**Task statement:**
From the mailing list reply about the Lua code below, extract the stretch from "Very big. It" through "function slide_over_read(read, pl)" word for word.

**Text section:**
Segment Open
[Date Prev][Date Next][Thread Prev][Thread Next]
[Date Index]
[Thread Index]
- Subject: Re: feedback on chunk
- From: David Rio <driodeiros@...>
- Date: Tue, 19 Apr 2011 14:50:08 -0500
On Tue, Apr 19, 2011 at 2:10 PM, Doug Currie <doug.currie@gmail.com> wrote:
>
> On Apr 19, 2011, at 11:58 AM, David Rio Deiros wrote:
>
>> I was wondering if I could get some feedback on the following chunk of
>> lua code.
>
> How big is pl?
Very big. It can have millions of keys.
> Can you
> (a) replace 'N' with '.' in the strings in pl
Yes, I could you use '.'
> (b) turn your loop inside out and use gmatch [1] over read
> ?
> Something like:
>
> local function slide_over_read(read, pl)
Segment Closed
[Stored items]
Segment Open
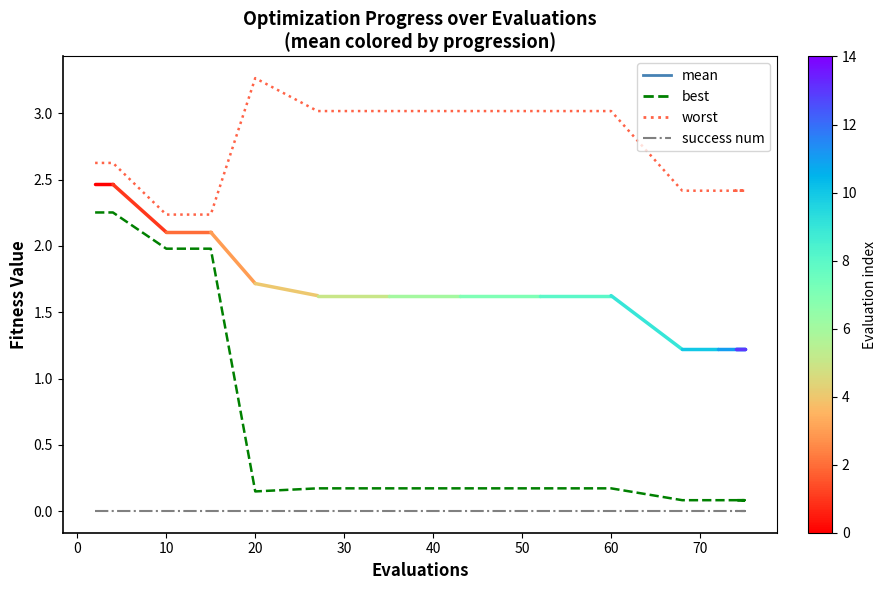

What is the spread (max minus min) of values at 11?

2.4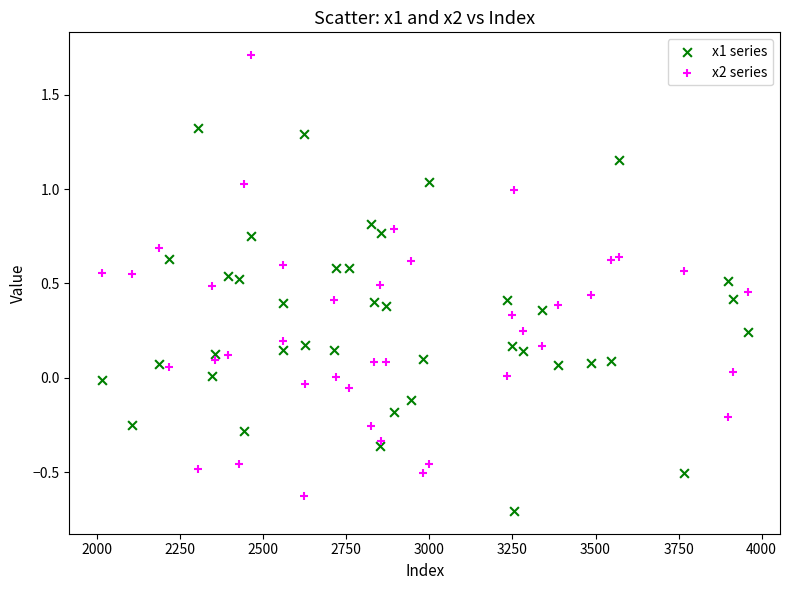

Which series contains the highest Y value?

x2 series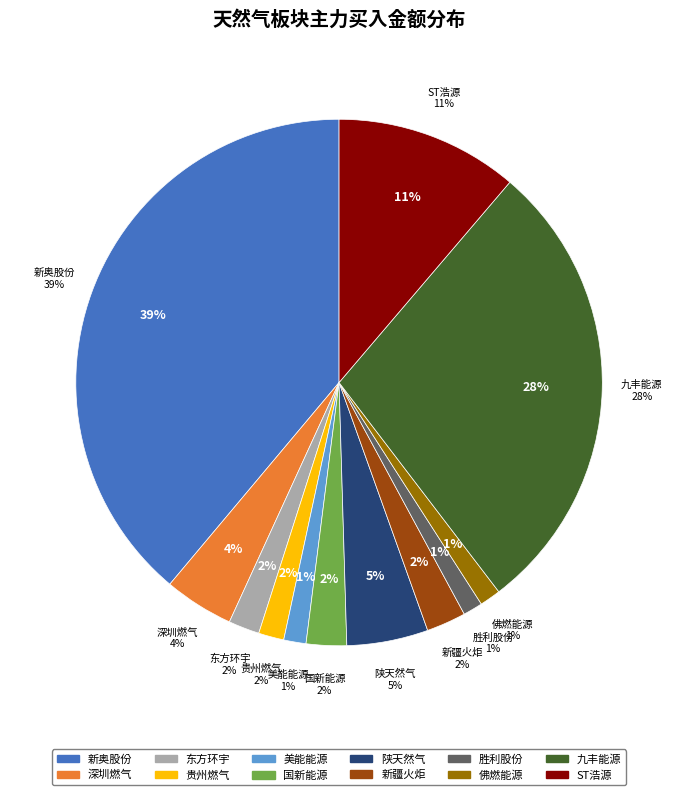

Is it true that 美能能源 is 1% of the pie?

False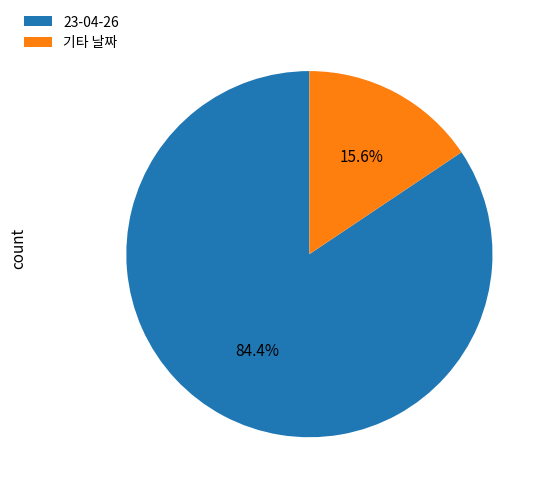

What is the smallest slice in the pie chart?

기타 날짜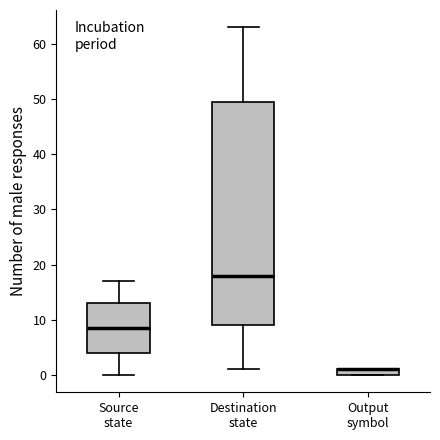

Comparing the boxes themselves (not the whiskers), which one is the tallest?

Destination state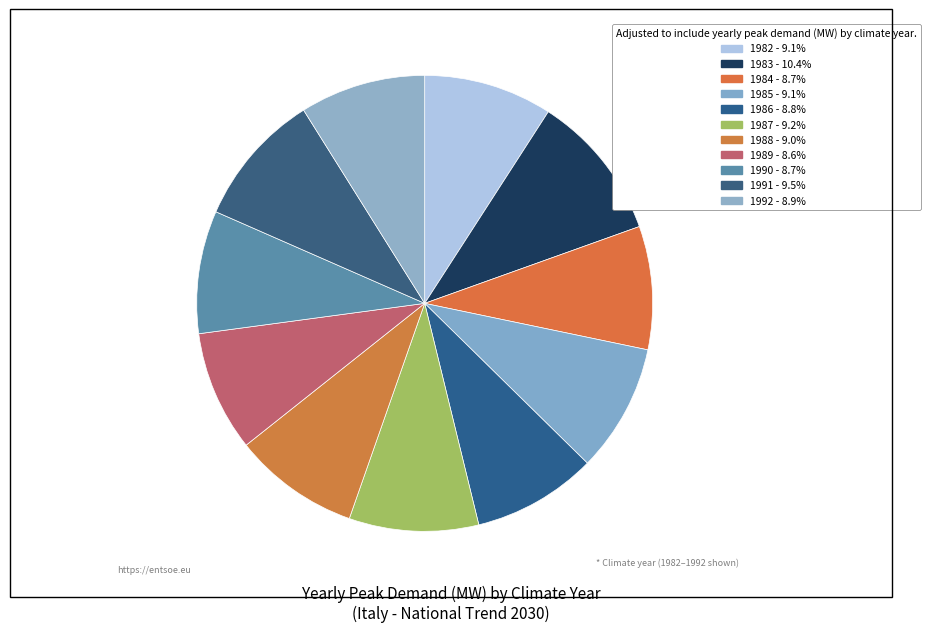

Which slice is the smallest?

1989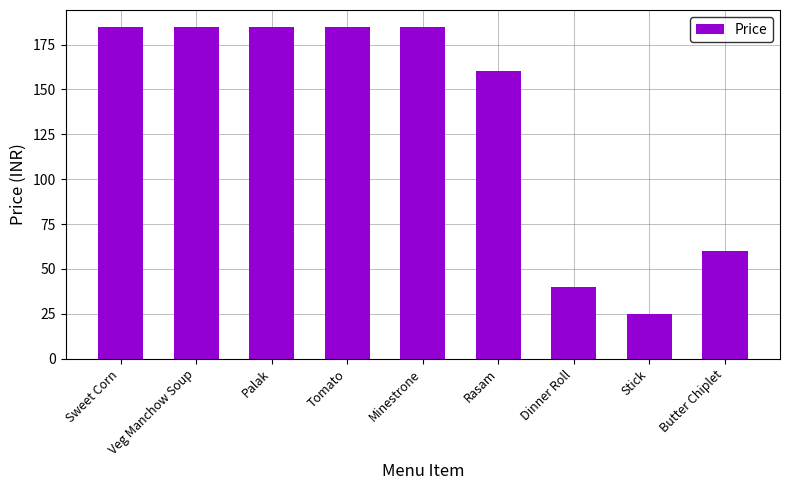

What is the average value?

134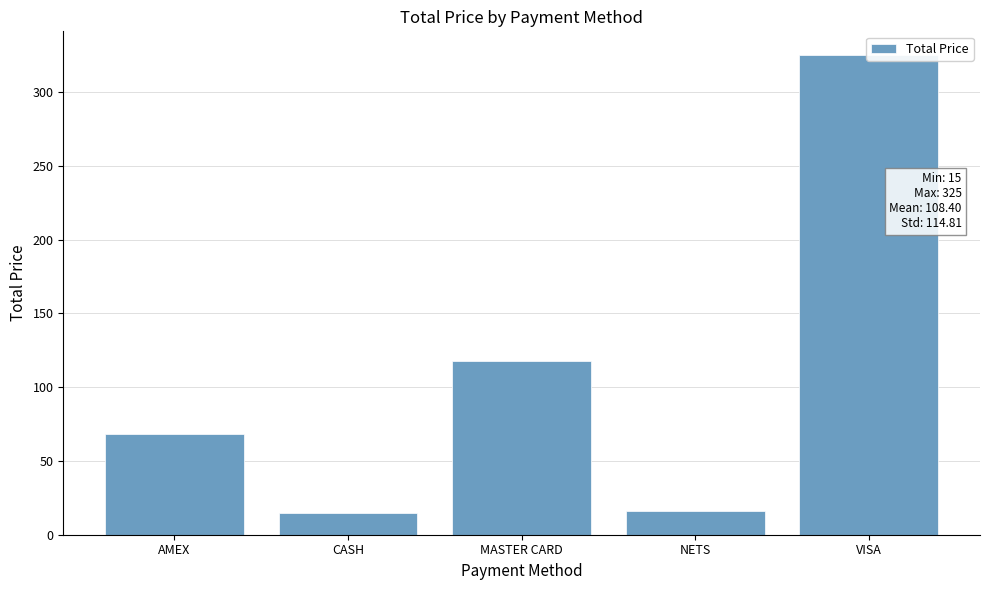

List the labels in order of value, smallest first.

CASH, NETS, AMEX, MASTER CARD, VISA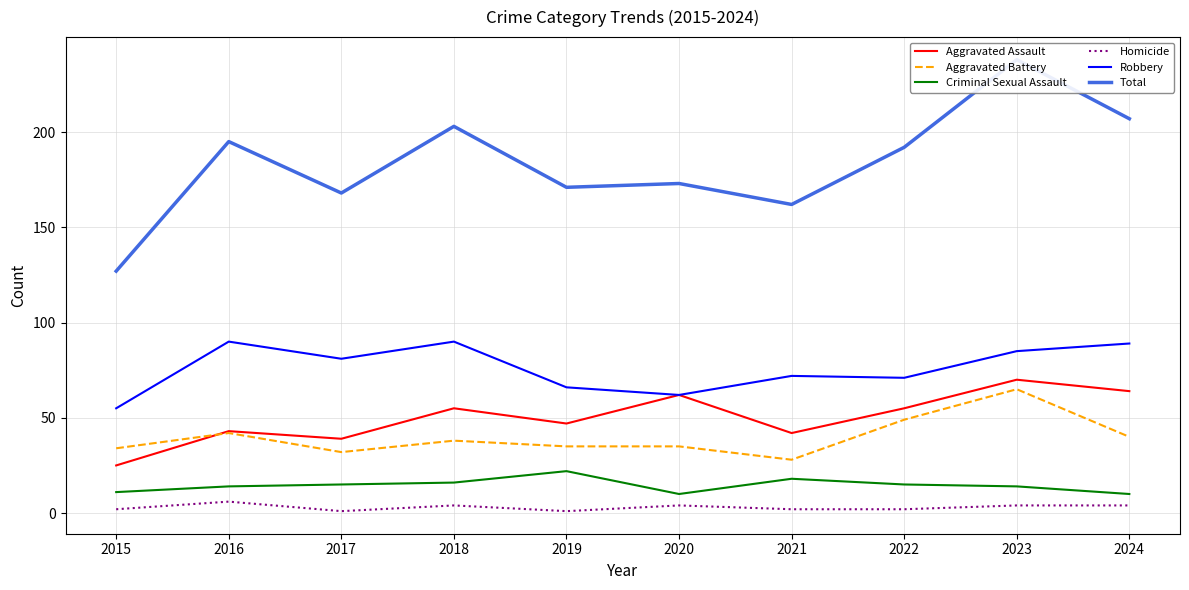

Rank the series at 2017 from lowest to highest value.

Homicide, Criminal Sexual Assault, Aggravated Battery, Aggravated Assault, Robbery, Total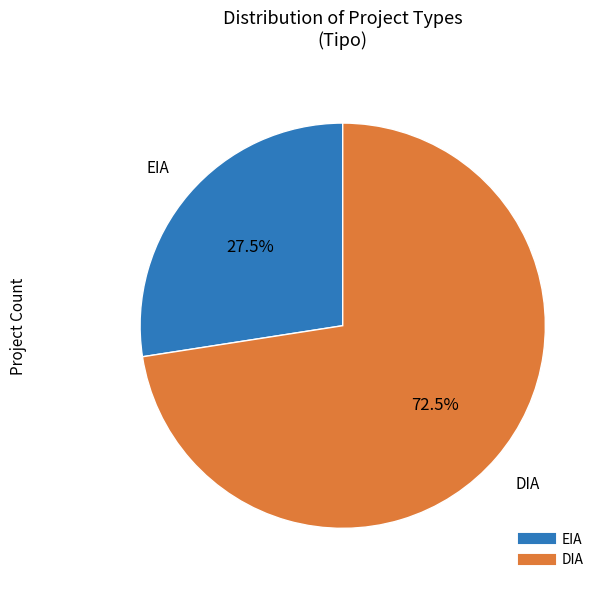

Which category has the smallest portion of the pie?

EIA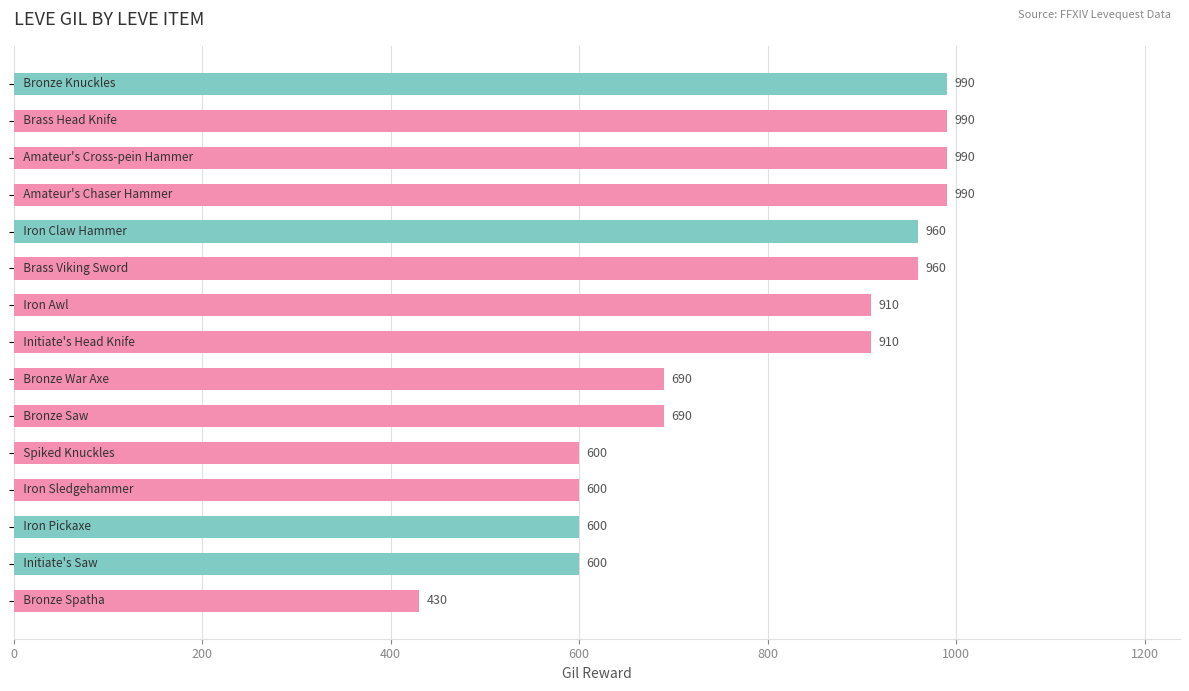

What is the difference between the second highest and second lowest values?

390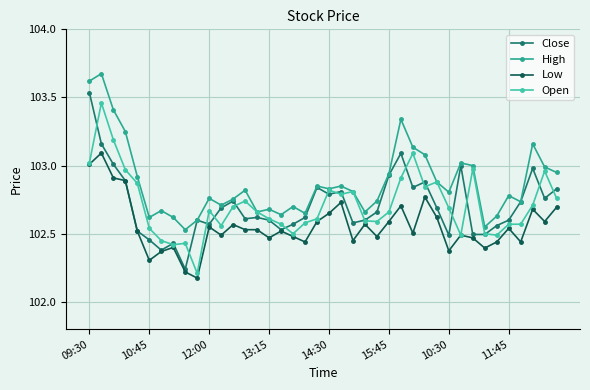

True or false: Low and High cross at least once.

False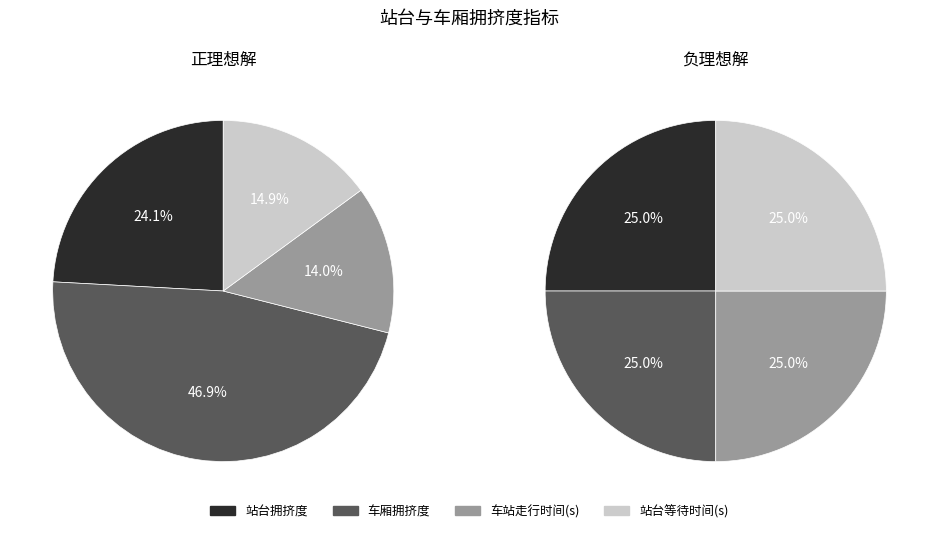

Between 负理想解 and 正理想解, which is larger?

正理想解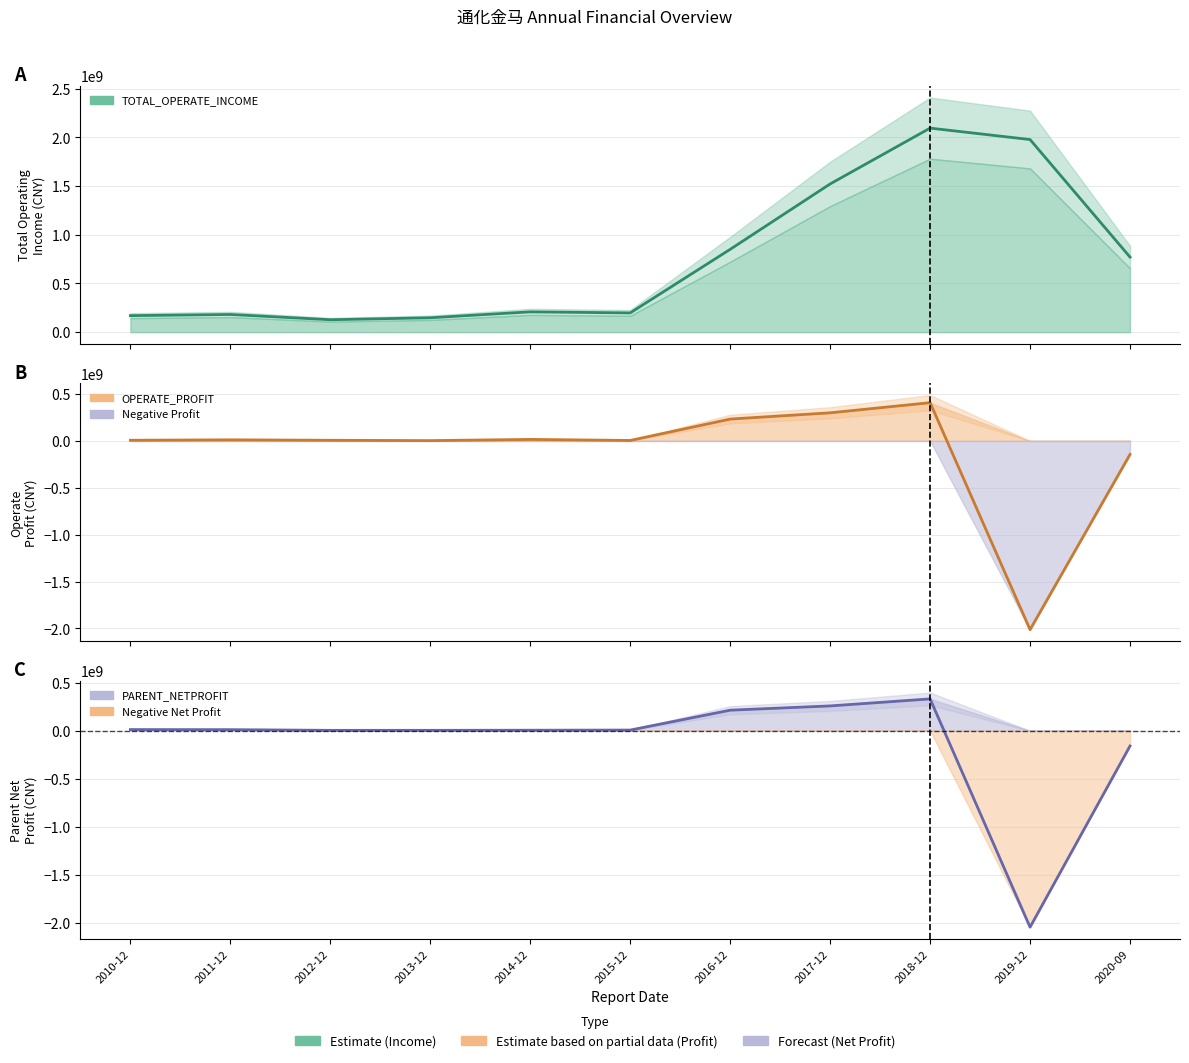

How many data points in PARENT_NETPROFIT are less than 6863116?

5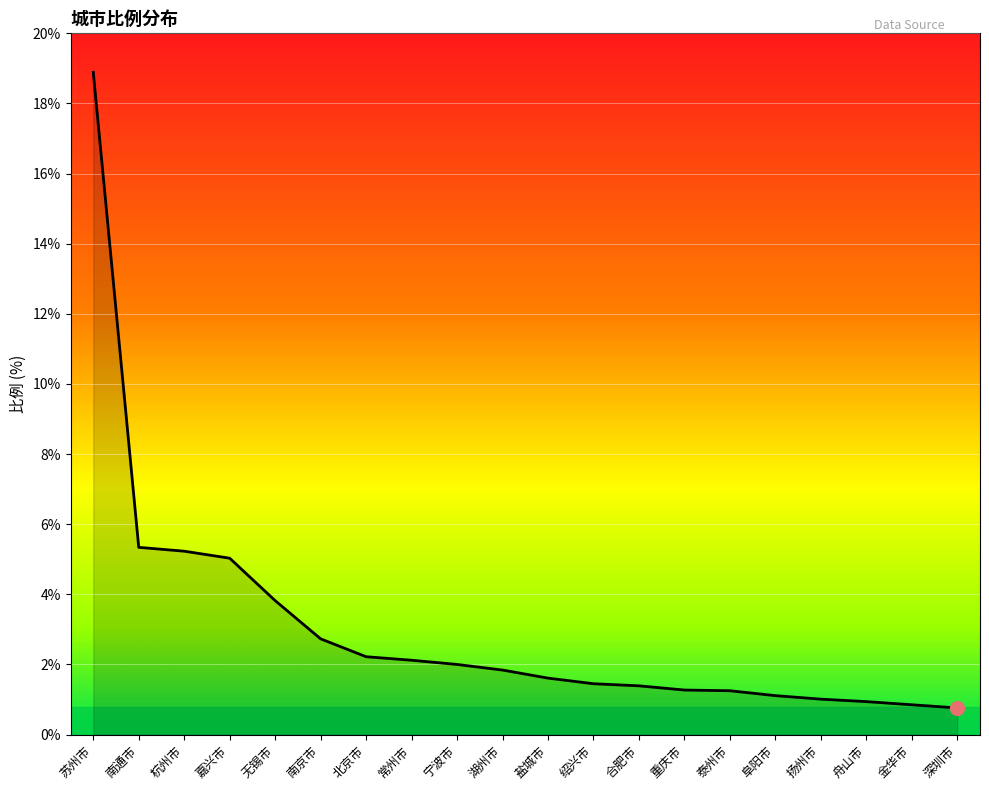

True or false: the data shows 2.2 at 北京市.

True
Segment Closed
**Task output:**
Very big. It can have millions of keys.
> Can you
> (a) replace 'N' with '.' in the strings in pl
Yes, I could you use '.'
> (b) turn your loop inside out and use gmatch [1] over read
> ?
> Something like:
>
> local function slide_over_read(read, pl)